Dempsey and Rowe are fine song writers, exhibiting a wide range of styles, from vaudeville to country to power ballad and beyond, in this tale of Cal (Adam Simmons), a recalcitrant slacker son whose senator father (William Lewis) dies in the arms of a cheap hussy. Iron-willed mom Violet (Alix Korey), along with her brother-in-law Grahame (Sal Mistretta) do everything in their sleazy power to elevate Cal from soldier to councilman to governor and senatorial hopeful.

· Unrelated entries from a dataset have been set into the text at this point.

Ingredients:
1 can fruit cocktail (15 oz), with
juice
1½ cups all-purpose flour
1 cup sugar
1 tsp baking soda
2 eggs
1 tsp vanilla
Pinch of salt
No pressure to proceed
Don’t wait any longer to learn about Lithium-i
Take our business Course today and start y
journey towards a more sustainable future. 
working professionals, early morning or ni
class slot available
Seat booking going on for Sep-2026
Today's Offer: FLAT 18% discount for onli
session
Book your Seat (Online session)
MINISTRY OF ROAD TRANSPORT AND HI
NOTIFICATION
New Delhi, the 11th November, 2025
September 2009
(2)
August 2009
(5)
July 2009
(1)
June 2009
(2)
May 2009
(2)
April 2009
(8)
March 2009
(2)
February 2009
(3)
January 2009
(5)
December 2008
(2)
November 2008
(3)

There's a good argument for those Olivier noms, especially in the cleverness of Dempsey's lyrics. But the book is tonally inconsistent and filled with political impossibilities. The idea of a too-young governor shooting heroin and then naively deciding to destroy himself, his family and expose a mobster who helped put him where he is borders on the absurd, and alas, it is not a funny absurd. The Fix does not know what it wants to say and spends a long time not saying it. At its best, the musical not only has affecting songs but during a particular high note, has Cal singing a speech with cue cards facing the audience. One admonishes him, "Don't slouch." It is an amusing reminder of the artificiality of political campaigns.

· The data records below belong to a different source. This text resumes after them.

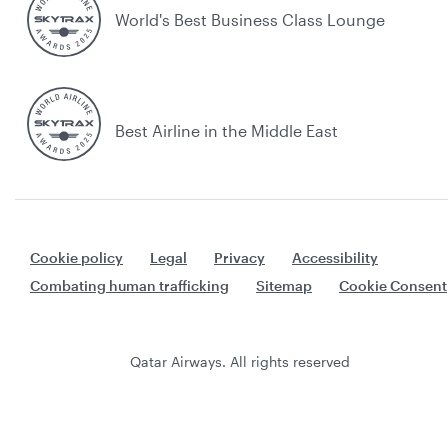
World's Best Business Class Lounge
Best Airline in the Middle East
Cookie policy
Legal
Privacy
Accessibility
Combating human trafficking
Sitemap
Cookie Consent
Qatar Airways. All rights reserved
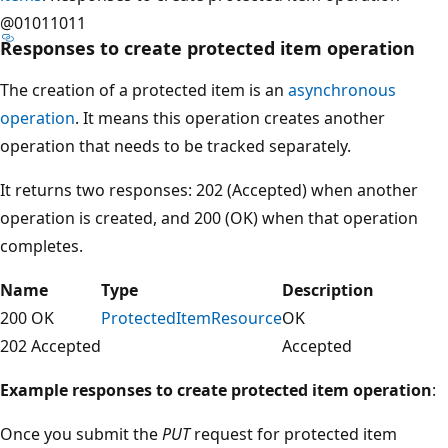
@01011011
Responses to create protected item operation
The creation of a protected item is an
asynchronous
operation
. It means this operation creates another
operation that needs to be tracked separately.
It returns two responses: 202 (Accepted) when another
operation is created, and 200 (OK) when that operation
completes.
Name
Type
Description
200 OK
ProtectedItemResource
OK
202 Accepted
Accepted
Example responses to create protected item operation
:
Once you submit the
PUT
request for protected item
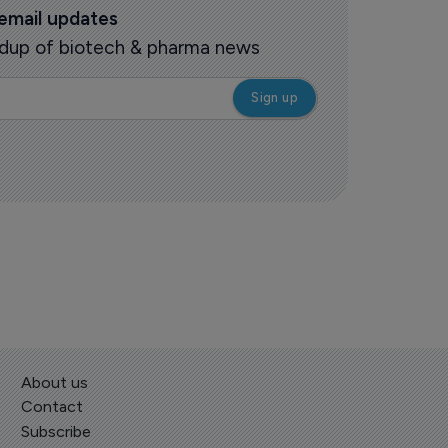
 email updates
oundup of biotech & pharma news
About us
Contact
Subscribe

But director Randy Brenner has an inconsistent cast pushed toward over-acting and ridiculous bathos. Korey's singing is harsh and verges toward shouting and Mistretta, as the gay, polio-stricken advisor, is garishly over-the-top. Simmons nails the soft ballads but his voice strains for the notes when things get loud. Acquitting themselves most impressively are Lewis, who voice and movement are well polished and Melanie Fernandez, who plays the role of stripper-druggie-other-woman well and has the shining moment in the show, powerfully singing "Mistress of Deception," addressing the minefields of love and politics.